:: Prompt A ::
Reproduce verbatim the section of the beach picnic passage from "Could you grab" up to and including "to the beach.".
[[ Document text, beginning ]]
Could you grab the straps,” Tista asked, as he hoisted the cooler up onto the roof of his rugged and beaten 4x4. I looked to the left, to the right, did a 360, and finally understood that he wanted the bike tubes next to the Fresca.  Today, my first full day in Dominical, we were to head down to the beach and have a picnic.  The three generations of women in the family – Lela, my mother, her daughter Anya, and her little daughter Kayla, were cramped into the back seat clearly designed for two people, with Kayla occupying a side seat to make matters more difficult.  I sat in front, and after the bike tires were sufficiently bound to the rusting rooftop bars, we headed down to the beach.
[[ Document text, end ]]
[[ Extracted records, beginning ]]
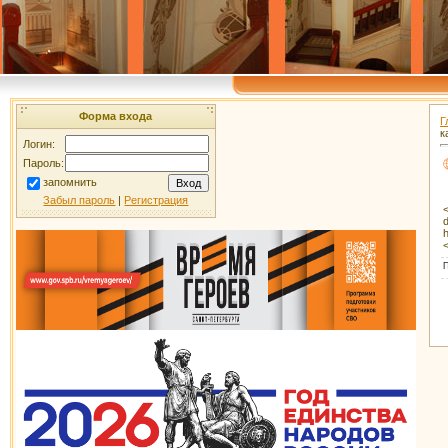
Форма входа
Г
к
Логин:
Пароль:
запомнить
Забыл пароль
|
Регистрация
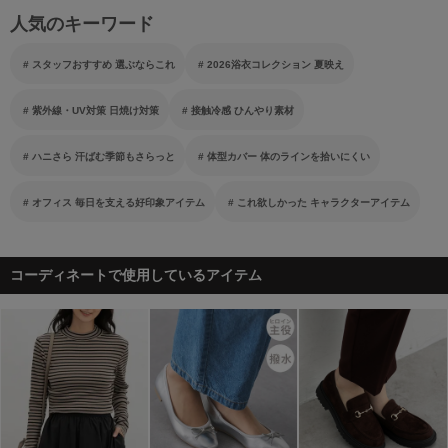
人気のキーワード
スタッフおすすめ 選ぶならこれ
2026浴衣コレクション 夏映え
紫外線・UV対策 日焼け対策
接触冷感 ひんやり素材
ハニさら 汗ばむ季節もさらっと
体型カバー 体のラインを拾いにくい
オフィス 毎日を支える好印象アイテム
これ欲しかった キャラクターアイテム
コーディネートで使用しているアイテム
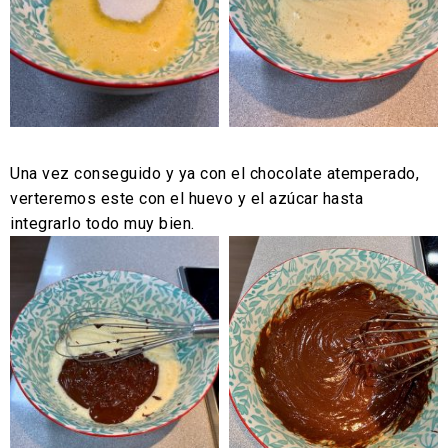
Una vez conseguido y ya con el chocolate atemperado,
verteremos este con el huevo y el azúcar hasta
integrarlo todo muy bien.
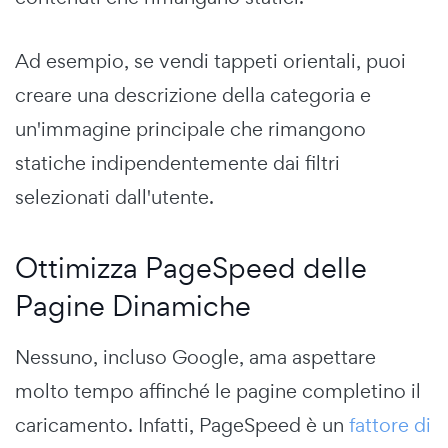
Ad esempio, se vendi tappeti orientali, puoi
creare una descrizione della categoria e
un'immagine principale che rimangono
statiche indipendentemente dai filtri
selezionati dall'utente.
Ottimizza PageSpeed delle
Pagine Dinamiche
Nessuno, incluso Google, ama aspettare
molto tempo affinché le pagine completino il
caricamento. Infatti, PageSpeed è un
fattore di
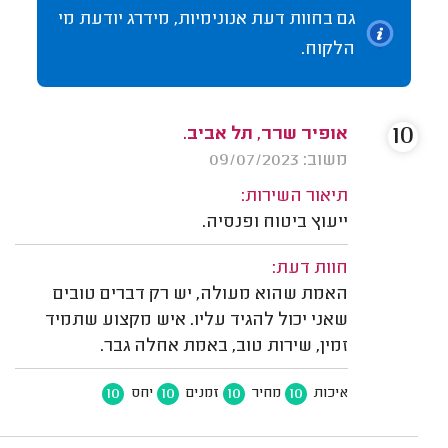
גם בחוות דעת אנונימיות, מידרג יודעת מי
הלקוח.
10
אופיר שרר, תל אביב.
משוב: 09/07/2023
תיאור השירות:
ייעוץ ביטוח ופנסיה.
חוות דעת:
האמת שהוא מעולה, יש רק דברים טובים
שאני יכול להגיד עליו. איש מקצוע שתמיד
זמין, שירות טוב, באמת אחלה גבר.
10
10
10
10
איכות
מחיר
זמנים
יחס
[[ Extracted records, end ]]
[[ Extracted records, beginning ]]
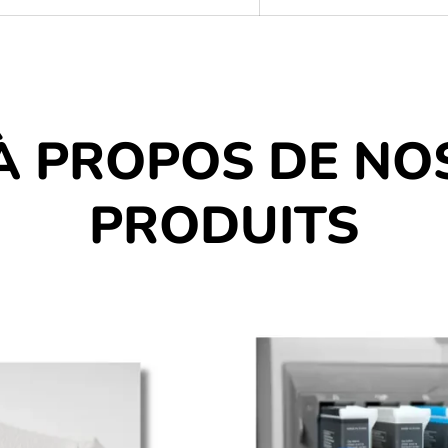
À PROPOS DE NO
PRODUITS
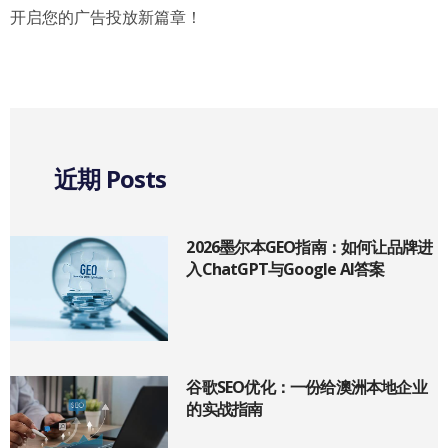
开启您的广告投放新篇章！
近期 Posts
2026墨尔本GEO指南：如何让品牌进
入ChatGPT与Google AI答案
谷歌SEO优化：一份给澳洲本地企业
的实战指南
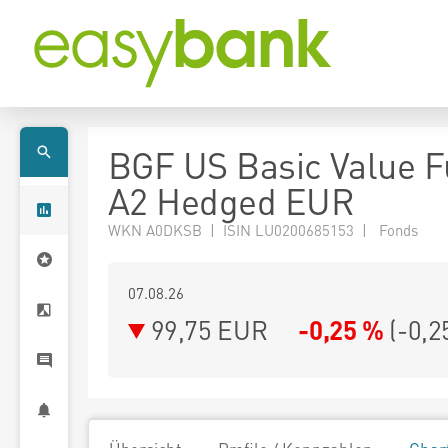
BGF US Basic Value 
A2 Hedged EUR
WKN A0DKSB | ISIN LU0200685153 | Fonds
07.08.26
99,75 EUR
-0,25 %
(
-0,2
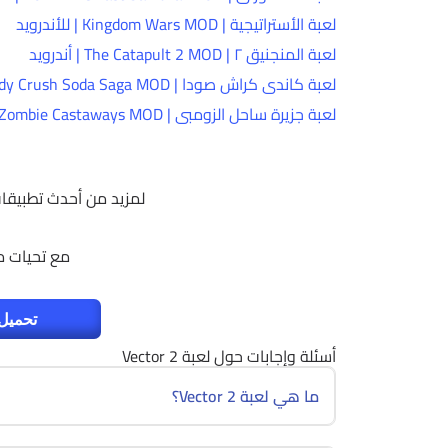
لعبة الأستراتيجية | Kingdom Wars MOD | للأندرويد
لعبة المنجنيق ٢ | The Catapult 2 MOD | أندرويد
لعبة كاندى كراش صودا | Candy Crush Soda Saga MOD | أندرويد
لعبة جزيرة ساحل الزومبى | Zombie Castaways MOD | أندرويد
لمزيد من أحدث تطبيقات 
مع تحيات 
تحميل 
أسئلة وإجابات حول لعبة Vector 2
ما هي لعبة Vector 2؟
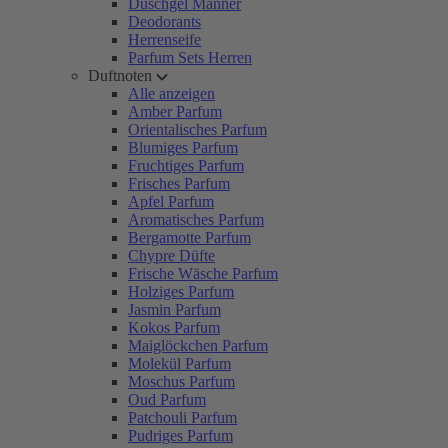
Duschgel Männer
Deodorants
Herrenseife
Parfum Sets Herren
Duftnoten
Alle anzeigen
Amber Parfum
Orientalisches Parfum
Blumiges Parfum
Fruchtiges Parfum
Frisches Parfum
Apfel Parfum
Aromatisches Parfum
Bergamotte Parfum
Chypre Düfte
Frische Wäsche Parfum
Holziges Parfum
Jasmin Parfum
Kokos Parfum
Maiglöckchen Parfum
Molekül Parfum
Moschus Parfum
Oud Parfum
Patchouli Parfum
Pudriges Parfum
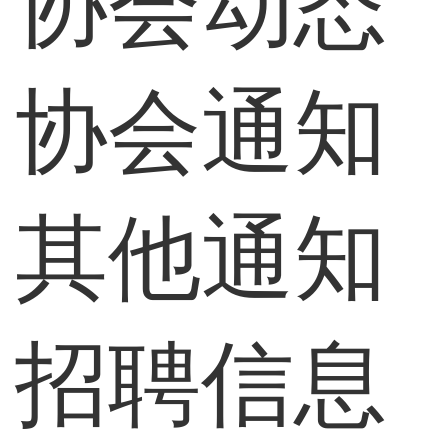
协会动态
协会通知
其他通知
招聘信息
[[ Extracted records, end ]]
:: Prompt B ::
Copy the lines of the entries from the line with "Форма входа" up to and including the line with "integrarlo todo muy bien.", reproducing them exactly. Leave the pictures out of your answer.

:: Response box A ::
Could you grab the straps,” Tista asked, as he hoisted the cooler up onto the roof of his rugged and beaten 4x4. I looked to the left, to the right, did a 360, and finally understood that he wanted the bike tubes next to the Fresca.  Today, my first full day in Dominical, we were to head down to the beach and have a picnic.  The three generations of women in the family – Lela, my mother, her daughter Anya, and her little daughter Kayla, were cramped into the back seat clearly designed for two people, with Kayla occupying a side seat to make matters more difficult.  I sat in front, and after the bike tires were sufficiently bound to the rusting rooftop bars, we headed down to the beach.

:: Response box B ::
Форма входа
Г
к
Логин:
Пароль:
запомнить
Забыл пароль
|
Регистрация
人気のキーワード
スタッフおすすめ 選ぶならこれ
2026浴衣コレクション 夏映え
紫外線・UV対策 日焼け対策
接触冷感 ひんやり素材
ハニさら 汗ばむ季節もさらっと
体型カバー 体のラインを拾いにくい
オフィス 毎日を支える好印象アイテム
これ欲しかった キャラクターアイテム
コーディネートで使用しているアイテム
Una vez conseguido y ya con el chocolate atemperado,
verteremos este con el huevo y el azúcar hasta
integrarlo todo muy bien.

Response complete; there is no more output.